Muss man sich da nicht fragen, wie diese Kraft in unseren Lebensalltag kommt?

Gott wirkt geistliches Leben in uns. Er verändert uns und gibt uns auch die Kraft, seinen Auftrag zu erfüllen. Nicht wir müssen etwas Großartiges vollbringen, sondern wir sind sozusagen nur ein Kanal seiner Liebe, ein Transparent, durch das er leuchten kann. Unsere Aufgabe ist dabei, ihm zu vertrauen, ihm zu glauben, dass er uns sieht, ausrüstet, leitet, sich zu uns stellt, dass er sich in unserem Tun offenbaren wird - beispielsweise

  • dass er uns die Worte gibt, einer Person von einer Erfahrung mit Jesus zu berichten.
  • dass er uns Liebe und Barmherzigkeit schenkt, Menschen wohlzutun.
  • dass er uns Worte der Ermutigung, des Trostes für den Kranken gibt – oder dass er selbst unser Stammeln, unsere Unbeholfenheit für andere zu einem Segen macht.

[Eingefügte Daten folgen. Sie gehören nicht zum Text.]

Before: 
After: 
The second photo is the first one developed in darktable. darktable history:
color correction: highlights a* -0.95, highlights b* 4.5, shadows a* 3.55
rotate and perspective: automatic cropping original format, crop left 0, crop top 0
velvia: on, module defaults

Und vielleicht fühlt sich jemand für diesen Auftrag eher unfähig, gar nicht strahlend, überzeugend, weil er den Eindruck hat, es würden ihm die Gaben oder der Mut oder das Wissen etc. fehlen. Vielleicht ist alle Selbstgewissheit zerbrochen. Dann mag ein Bild ermutigen: Wenn sich eine brennende Glühlampe in einem Krug befindet, sieht man das Licht der Glühlampe kaum – bzw. erst dann richtig, wenn der Krug zerbrochen ist, so dass das Licht nach außen treten kann. Vergleichbar mit diesem Bild kann es sehr hilfreich sein, wenn wir in der Ausübung unseres Auftrags nicht unsere menschlichen Gaben und Fähigkeiten glänzen lassen, sondern wenn sie in den Hintergrund treten und Raum wird für den Glanz der Botschaft Gottes und des Lichtes Gottes, das durch uns nach außen strahlt.

3. Gottes Zeit

Fragen wir uns nun, wie lange wir unserem Auftrag nachgehen können, so macht Jesus in dem eingangs erwähnten Wort (Johannes 9,4) dazu eine klare Aussagen: „Wir müssen den Auftrag dessen, der mich gesandt hat, ausführen, solange es Tag ist. Die Nacht kommt, in der niemand mehr etwas tun kann.“ Mit der Aussage „solange es Tag ist“ meint Jesus die Zeit, solange er, das Licht der Welt (Johannes 9,5), da ist und gesehen werden kann. So lange kann das Evangelium vom Reich Gottes frei verkündigt und geglaubt werden. Solange es Tag ist, solange die Welt unter der Macht des Lichtes steht, kann es also im Leben von Menschen auch noch hell werden, können Menschen zu Gott finden, seine Herrlichkeit erkennen, mit ihm ins Reine kommen. Es ist die günstige Gelegenheit, die Zeit der Gnade, deren Länge Gott bestimmt.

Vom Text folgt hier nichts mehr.